• [Exercise objective] Search term "wikipedia": copy each line of the data containing it.

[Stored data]
========================================================================
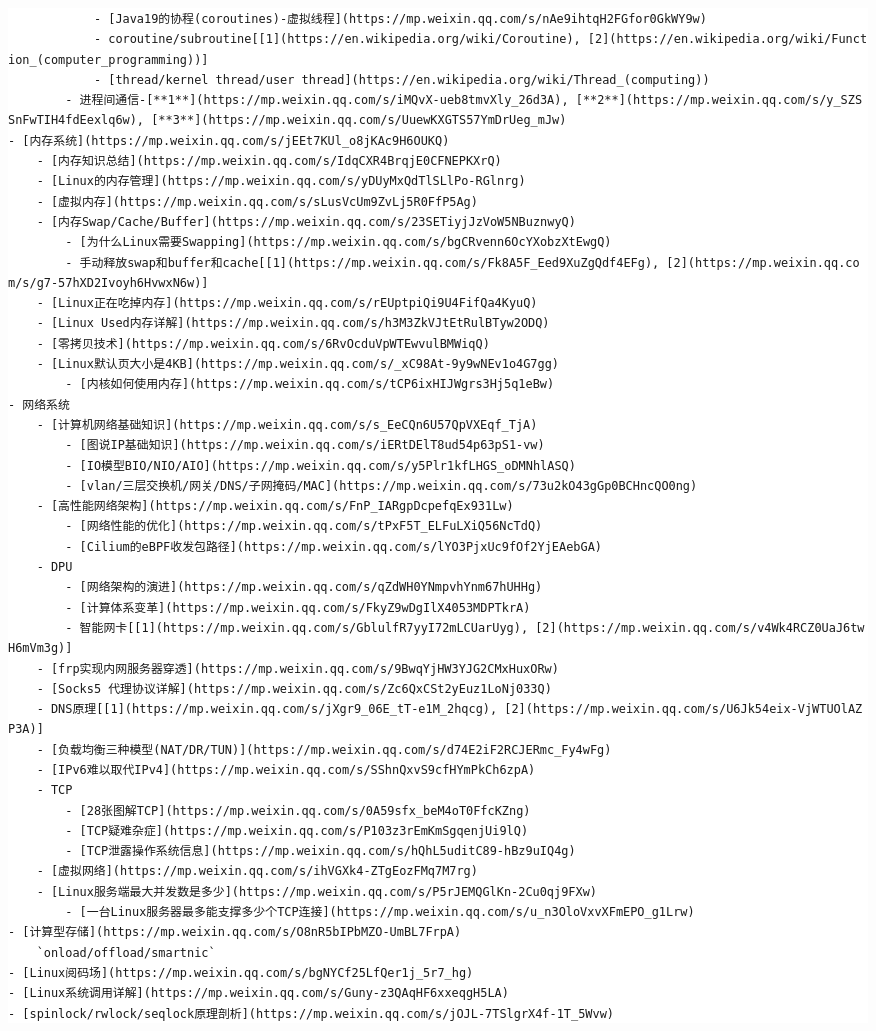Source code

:                 - [Java19的协程(coroutines)-虚拟线程](https://mp.weixin.qq.com/s/nAe9ihtqH2FGfor0GkWY9w)
                - coroutine/subroutine[[1](https://en.wikipedia.org/wiki/Coroutine), [2](https://en.wikipedia.org/wiki/Function_(computer_programming))]
                - [thread/kernel thread/user thread](https://en.wikipedia.org/wiki/Thread_(computing))
            - 进程间通信-[**1**](https://mp.weixin.qq.com/s/iMQvX-ueb8tmvXly_26d3A), [**2**](https://mp.weixin.qq.com/s/y_SZSSnFwTIH4fdEexlq6w), [**3**](https://mp.weixin.qq.com/s/UuewKXGTS57YmDrUeg_mJw)
    - [内存系统](https://mp.weixin.qq.com/s/jEEt7KUl_o8jKAc9H6OUKQ)
        - [内存知识总结](https://mp.weixin.qq.com/s/IdqCXR4BrqjE0CFNEPKXrQ)
        - [Linux的内存管理](https://mp.weixin.qq.com/s/yDUyMxQdTlSLlPo-RGlnrg)
        - [虚拟内存](https://mp.weixin.qq.com/s/sLusVcUm9ZvLj5R0FfP5Ag)
        - [内存Swap/Cache/Buffer](https://mp.weixin.qq.com/s/23SETiyjJzVoW5NBuznwyQ)
            - [为什么Linux需要Swapping](https://mp.weixin.qq.com/s/bgCRvenn6OcYXobzXtEwgQ)
            - 手动释放swap和buffer和cache[[1](https://mp.weixin.qq.com/s/Fk8A5F_Eed9XuZgQdf4EFg), [2](https://mp.weixin.qq.com/s/g7-57hXD2Ivoyh6HvwxN6w)]
        - [Linux正在吃掉内存](https://mp.weixin.qq.com/s/rEUptpiQi9U4FifQa4KyuQ)
        - [Linux Used内存详解](https://mp.weixin.qq.com/s/h3M3ZkVJtEtRulBTyw2ODQ)
        - [零拷贝技术](https://mp.weixin.qq.com/s/6RvOcduVpWTEwvulBMWiqQ)
        - [Linux默认页大小是4KB](https://mp.weixin.qq.com/s/_xC98At-9y9wNEv1o4G7gg)
            - [内核如何使用内存](https://mp.weixin.qq.com/s/tCP6ixHIJWgrs3Hj5q1eBw)
    - 网络系统
        - [计算机网络基础知识](https://mp.weixin.qq.com/s/s_EeCQn6U57QpVXEqf_TjA)
            - [图说IP基础知识](https://mp.weixin.qq.com/s/iERtDElT8ud54p63pS1-vw)    
            - [IO模型BIO/NIO/AIO](https://mp.weixin.qq.com/s/y5Plr1kfLHGS_oDMNhlASQ)
            - [vlan/三层交换机/网关/DNS/子网掩码/MAC](https://mp.weixin.qq.com/s/73u2kO43gGp0BCHncQO0ng)
        - [高性能网络架构](https://mp.weixin.qq.com/s/FnP_IARgpDcpefqEx931Lw)
            - [网络性能的优化](https://mp.weixin.qq.com/s/tPxF5T_ELFuLXiQ56NcTdQ)
            - [Cilium的eBPF收发包路径](https://mp.weixin.qq.com/s/lYO3PjxUc9fOf2YjEAebGA)
        - DPU
            - [网络架构的演进](https://mp.weixin.qq.com/s/qZdWH0YNmpvhYnm67hUHHg)
            - [计算体系变革](https://mp.weixin.qq.com/s/FkyZ9wDgIlX4053MDPTkrA)
            - 智能网卡[[1](https://mp.weixin.qq.com/s/GblulfR7yyI72mLCUarUyg), [2](https://mp.weixin.qq.com/s/v4Wk4RCZ0UaJ6twH6mVm3g)]
        - [frp实现内网服务器穿透](https://mp.weixin.qq.com/s/9BwqYjHW3YJG2CMxHuxORw)
        - [Socks5 代理协议详解](https://mp.weixin.qq.com/s/Zc6QxCSt2yEuz1LoNj033Q)
        - DNS原理[[1](https://mp.weixin.qq.com/s/jXgr9_06E_tT-e1M_2hqcg), [2](https://mp.weixin.qq.com/s/U6Jk54eix-VjWTUOlAZP3A)]
        - [负载均衡三种模型(NAT/DR/TUN)](https://mp.weixin.qq.com/s/d74E2iF2RCJERmc_Fy4wFg)
        - [IPv6难以取代IPv4](https://mp.weixin.qq.com/s/SShnQxvS9cfHYmPkCh6zpA)
        - TCP
            - [28张图解TCP](https://mp.weixin.qq.com/s/0A59sfx_beM4oT0FfcKZng)
            - [TCP疑难杂症](https://mp.weixin.qq.com/s/P103z3rEmKmSgqenjUi9lQ)
            - [TCP泄露操作系统信息](https://mp.weixin.qq.com/s/hQhL5uditC89-hBz9uIQ4g)
        - [虚拟网络](https://mp.weixin.qq.com/s/ihVGXk4-ZTgEozFMq7M7rg)
        - [Linux服务端最大并发数是多少](https://mp.weixin.qq.com/s/P5rJEMQGlKn-2Cu0qj9FXw)
            - [一台Linux服务器最多能支撑多少个TCP连接](https://mp.weixin.qq.com/s/u_n3OloVxvXFmEPO_g1Lrw)
    - [计算型存储](https://mp.weixin.qq.com/s/O8nR5bIPbMZO-UmBL7FrpA)  
        `onload/offload/smartnic`
    - [Linux阅码场](https://mp.weixin.qq.com/s/bgNYCf25LfQer1j_5r7_hg)
    - [Linux系统调用详解](https://mp.weixin.qq.com/s/Guny-z3QAqHF6xxeqgH5LA)
    - [spinlock/rwlock/seqlock原理剖析](https://mp.weixin.qq.com/s/jOJL-7TSlgrX4f-1T_5Wvw)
========================================================================
• [Solution for this problem]
                - coroutine/subroutine[[1](https://en.wikipedia.org/wiki/Coroutine), [2](https://en.wikipedia.org/wiki/Function_(computer_programming))]
                - [thread/kernel thread/user thread](https://en.wikipedia.org/wiki/Thread_(computing))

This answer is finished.